### Tareas y ejercicios
**a.** Repite el fragmento sobre Andrés Vargas Gómez desde "Sentado ante su" hasta "la prosperidad capitalista.", incluida esta última parte.
**b.** Según el fragmento sobre Andrés Vargas Gómez, ¿cuántos años pasó él en las prisiones cubanas?

### Fragmento
☆ ☆ ☆ ☆ ☆
Sentado ante su pequeña mesa de trabajo atestada de papeles, Andrés Vargas Gómez hace una pequeña pausa para mirar a través de la ventana cerrada de su sencilla oficina del séptimo piso del Olympia Building, en 174 de la Flager Street, donde, abajo, las relucientes vitrinas de las tiendas son un reflejo de la prosperidad capitalista.

El brillante sol matinal de aquel 26 de octubre de 1985 que se filtra por las rendijas de las cortinas corredizas ilumina su rostro de incomparable ternura y severidad bíblica. La breve interrupción sirve para avivar sus recuerdos y su mirada expresiva parece como si lo hubiese trasladado a las prisiones cubanas donde pasó casi 21 de sus últimos años.

No hay nada de rencor en su mirada triste y reflexiva. Y habla de Fidel Castro sin ningún asomo  de revanchismo o queja personal. Mientras le escucho, en su hablar suave y ponderado con el fuerte y pegajoso acento habanero, rememoro el poema aquel que Mármol dedicó al tirano, y que solía cantar en grupo en mis años de universitario: “sí, Rosas, te maldigo | Jamás dentro de mis venas la hiel de la venganza mis horas agitó | como hombre te perdono mis cárceles y cadenas | pero como argentino las de mi Patria no”.

Su respuesta es firme ante la pregunta: “En Cuba siempre ha habido lucha contra Castro. Lo que pasa es que el gobierno tiene un rígido control de la información y de la gente de la calle no se entera”.

Sin embargo, Vargas Gómez asegura que todavía, 26 años después del triunfo de la Revolución y de la instauración de un régimen comunista en la isla, allí se sigue fusilando y persiguiendo a la gente por oponerse a las medidas del gobierno.

“Las cárceles están llenas de nuevas generaciones de presos políticos”, expresa con un dejo de tristeza en sus ojos claros mientras una arruga surca su amplia frente, espontánea señal de preocupación por la suerte de tantos compatriotas. “No me refiero al presidio histórico, al que yo pertenecía, y del que deben quedar unos 800 presos todavía. Hablo de jóvenes que son fusilados o encarcelados en represalia por su lucha por la libertad y la dignidad del pueblo cubano”.
☆ ☆ ☆ ☆ ☆
### Material proporcionado

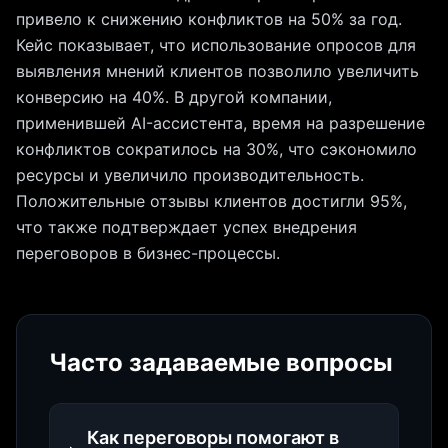
привело к снижению конфликтов на 50% за год.
Кейс показывает, что использование опросов для
выявления мнений клиентов позволило увеличить
конверсию на 40%. В другой компании,
применившей AI-ассистента, время на разрешение
конфликтов сократилось на 30%, что сэкономило
ресурсы и увеличило производительность.
Положительные отзывы клиентов достигли 95%,
что также подтверждает успех внедрения
переговоров в бизнес-процессы.
Часто задаваемые вопросы
Как переговоры помогают в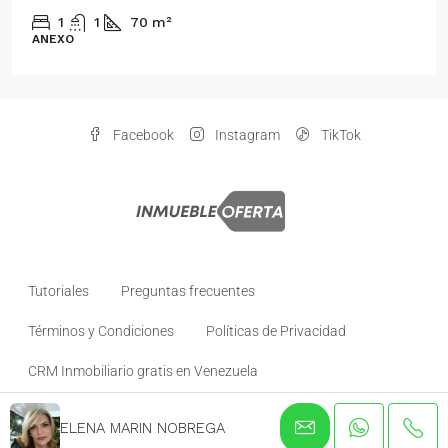
Venezuela
2
1
70
m²
ANEXO
Facebook
Instagram
TikTok
Tutoriales
Preguntas frecuentes
Términos y Condiciones
Políticas de Privacidad
CRM Inmobiliario gratis en Venezuela
ELENA MARIN NOBREGA
© inmuebleoferta- todos los derechos reservados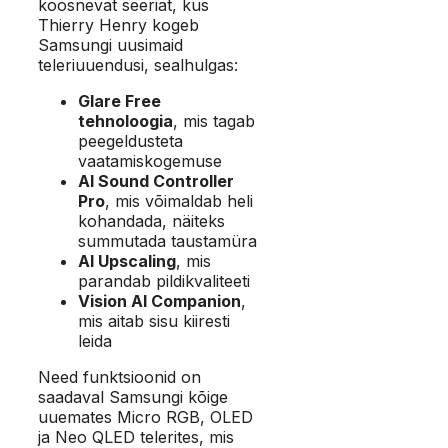
koosnevat seeriat, kus
Thierry Henry kogeb
Samsungi uusimaid
teleriuuendusi, sealhulgas:
Glare Free
tehnoloogia
, mis tagab
peegeldusteta
vaatamiskogemuse
AI Sound Controller
Pro
, mis võimaldab heli
kohandada, näiteks
summutada taustamüra
AI Upscaling
, mis
parandab pildikvaliteeti
Vision AI Companion
,
mis aitab sisu kiiresti
leida
Need funktsioonid on
saadaval Samsungi kõige
uuemates Micro RGB, OLED
ja Neo QLED telerites, mis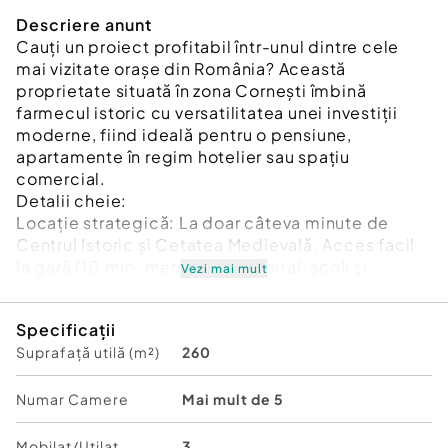
Descriere anunt
Cauți un proiect profitabil într-unul dintre cele
mai vizitate orașe din România? Această
proprietate situată în zona Cornești îmbină
farmecul istoric cu versatilitatea unei investiții
moderne, fiind ideală pentru o pensiune,
apartamente în regim hotelier sau spațiu
comercial.
Detalii cheie:
Locație strategică: La doar câteva minute de
Centrul Istoric și Cetatea Medievală. Acces facil
la gară (10 min. mers pe jos), spital, școli și
Vezi mai mult
supermarketuri.
Structură versatilă:
Specificații
Parter (Renovat): 2 dormitoare, living generos,
Suprafață utilă (m²)
260
bucătărie spațioasă și o baie modernă cu jacuzzi.
Plus o cameră suplimentară cu intrare separată și
baie proprie – perfectă pentru recepție sau
Numar Camere
Mai mult de 5
Airbnb.
Demisol: Apartament cu 3 camere și pivnițe
Mobilat/Utilat
3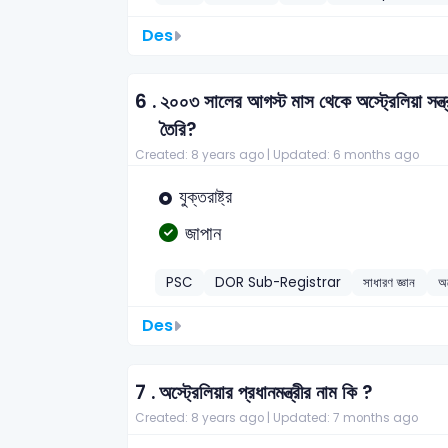
Des
6 .
২০০৩ সালের আগস্ট মাস থেকে অস্ট্রেলিয়া সন্ত
তৈরি?
Created: 8 years ago |
Updated: 6 months ago
যুক্তরাষ্ট্র
জাপান
PSC
DOR Sub-Registrar
সাধারণ জ্ঞান
অস
Des
7 .
অস্ট্রেলিয়ার প্রধানমন্ত্রীর নাম কি ?
Created: 8 years ago |
Updated: 7 months ago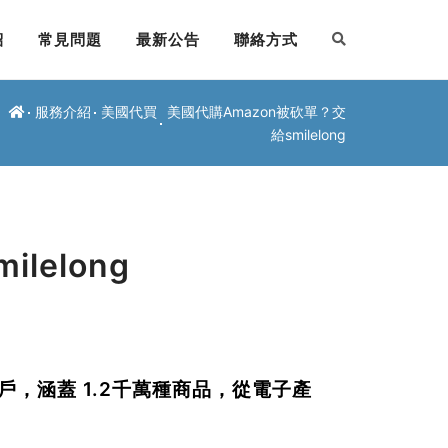
紹
常見問題
最新公告
聯絡方式
服務介紹
美國代買
美國代購Amazon被砍單？交
給smilelong
lelong
戶
，涵蓋
1.2千萬種商品
，從電子產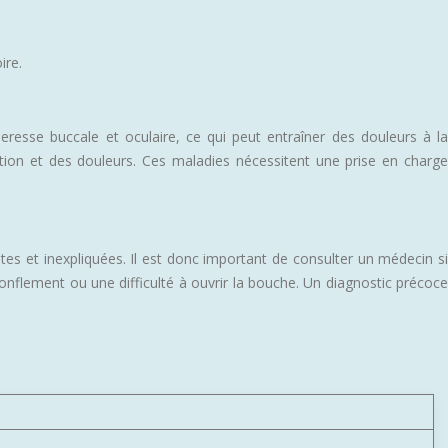
ire.
sse buccale et oculaire, ce qui peut entraîner des douleurs à la
ion et des douleurs. Ces maladies nécessitent une prise en charge
tes et inexpliquées. Il est donc important de consulter un médecin si
flement ou une difficulté à ouvrir la bouche. Un diagnostic précoce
☆ ☆ ☆ ☆ ☆
### Respuestas por tarea
**a.**
Sentado ante su pequeña mesa de trabajo atestada de papeles, Andrés Vargas Gómez hace una pequeña pausa para mirar a través de la ventana cerrada de su sencilla oficina del séptimo piso del Olympia Building, en 174 de la Flager Street, donde, abajo, las relucientes vitrinas de las tiendas son un reflejo de la prosperidad capitalista.

**b.** Casi 21 años.